5. IBM got 1,000 sales and marketing staffers to promote its products and services on Twitter, LinkedIn and Facebook and has achieved huge results. In one example, the company told Adweek, it launched a business-to-business appeal called #NewWayToWork, which accrued 120 million digital impressions and drove 141,000 clicks to campaign content thanks largely to the employees sharing content through Dynamic Signal's VoiceStorm software.
6. A whopping 26 percent of millennials fake birthdays to get better deals online. Actually, that's the kind of thing that makes the Internet awesome, right? Mindshare North America's retail arm, Shop+, analyzed more than 1,000 responses to understand how 18- to 34-year-olds shop to suss out that data point.
7. Also, Shop+ learned Gen Y folks don't stop there with their frugally minded tactics. Thirty-six percent of them—compared with 24 percent of all adults—share an Amazon Prime account, which costs $99 a year, to receive free shipping.
8. YP has quietly become an effective player in the mobile-search market. For instance, Google controls 46 percent of mobile-search money, followed by Microsoft (Bing) with 11.3 percent. Twitter and Yahoo combine to own 17.8 percent of the market. All other search players combined make up the remaining 17.7 percent. What's YP's take? It gets 7.2 percent of the market, which is nothing to sneeze at if you are the old phone-book brand. (Read our feature on YP's growing digital-ad business here.)
9. In the few days after the Supreme Court ruled that marriage equality was the law of the land, Facebook said 26 million people changed their profile picture and used the social platform's rainbow filter to show their support for the LGBT community.
10. According to a Yahoo study that surveyed 620 fathers, 50 percent of dads feel like ads rarely target them.

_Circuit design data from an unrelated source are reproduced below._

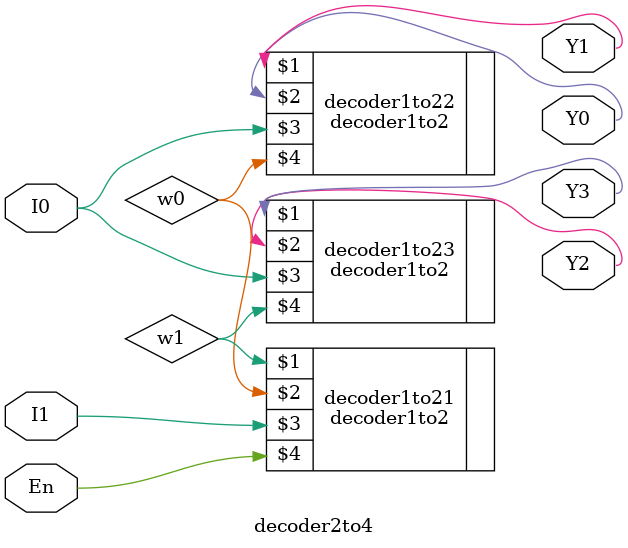
<source format=v>
module decoder2to4(Y3, Y2, Y1, Y0, I1, I0, En);

output reg Y3, Y2, Y1, Y0;

input I1, I0, En;

wire w0, w1;

	decoder1to2 decoder1to21(w1, w0, I1, En);
	decoder1to2 decoder1to22(Y1, Y0, I0, w0);
	decoder1to2 decoder1to23(Y3, Y2, I0, w1);

endmodule
</source>
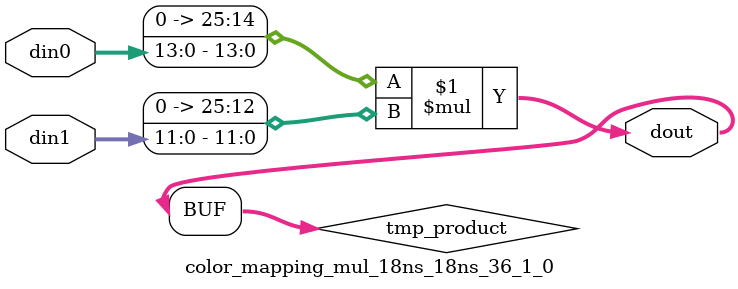
<source format=v>

`timescale 1 ns / 1 ps

 module color_mapping_mul_18ns_18ns_36_1_0(din0, din1, dout);
parameter ID = 1;
parameter NUM_STAGE = 0;
parameter din0_WIDTH = 14;
parameter din1_WIDTH = 12;
parameter dout_WIDTH = 26;

input [din0_WIDTH - 1 : 0] din0; 
input [din1_WIDTH - 1 : 0] din1; 
output [dout_WIDTH - 1 : 0] dout;

wire signed [dout_WIDTH - 1 : 0] tmp_product;
























assign tmp_product = $signed({1'b0, din0}) * $signed({1'b0, din1});











assign dout = tmp_product;





















endmodule

</source>
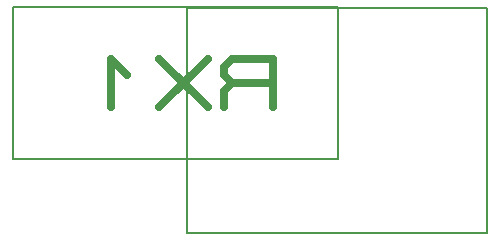
<source format=gbr>
G04 PROTEUS GERBER X2 FILE*
%TF.GenerationSoftware,Labcenter,Proteus,8.6-SP2-Build23525*%
%TF.CreationDate,2017-05-05T12:43:17+00:00*%
%TF.FileFunction,AssemblyDrawing,Bot*%
%TF.FilePolarity,Positive*%
%TF.Part,Single*%
%FSLAX45Y45*%
%MOMM*%
G01*
%TA.AperFunction,Material*%
%ADD70C,0.203200*%
%ADD73C,0.687700*%
%TA.AperFunction,Profile*%
%ADD19C,0.203200*%
%TD.AperFunction*%
D70*
X-1470660Y+624840D02*
X+1280160Y+624840D01*
X+1280160Y+1915160D01*
X-1470660Y+1915160D01*
X-1470660Y+624840D01*
D73*
X+729996Y+1063689D02*
X+729996Y+1476312D01*
X+386144Y+1476312D01*
X+317373Y+1407541D01*
X+317373Y+1338771D01*
X+386144Y+1270000D01*
X+729996Y+1270000D01*
X+386144Y+1270000D02*
X+317373Y+1201230D01*
X+317373Y+1063689D01*
X+179832Y+1476312D02*
X-232791Y+1063689D01*
X+179832Y+1063689D02*
X-232791Y+1476312D01*
X-507873Y+1338771D02*
X-645414Y+1476312D01*
X-645414Y+1063689D01*
D19*
X+0Y+0D02*
X+2540000Y+0D01*
X+2540000Y+1905000D01*
X+0Y+1905000D01*
X+0Y+0D01*
M02*

</source>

These guys must not ever visit Zappos or other shoe retailers if that's the case (#retargetinggonemad).
Bonus stat: BuzzFeed created an entertaining video in which real Italian grandmothers try Olive Garden for the first time. The digital-media company published it on YouTube on July 3, and it's gotten 1.2 million views so far and seems to be picking up speed. Somewhat surprisingly, a couple of the grandmothers go easy on the restaurant chain.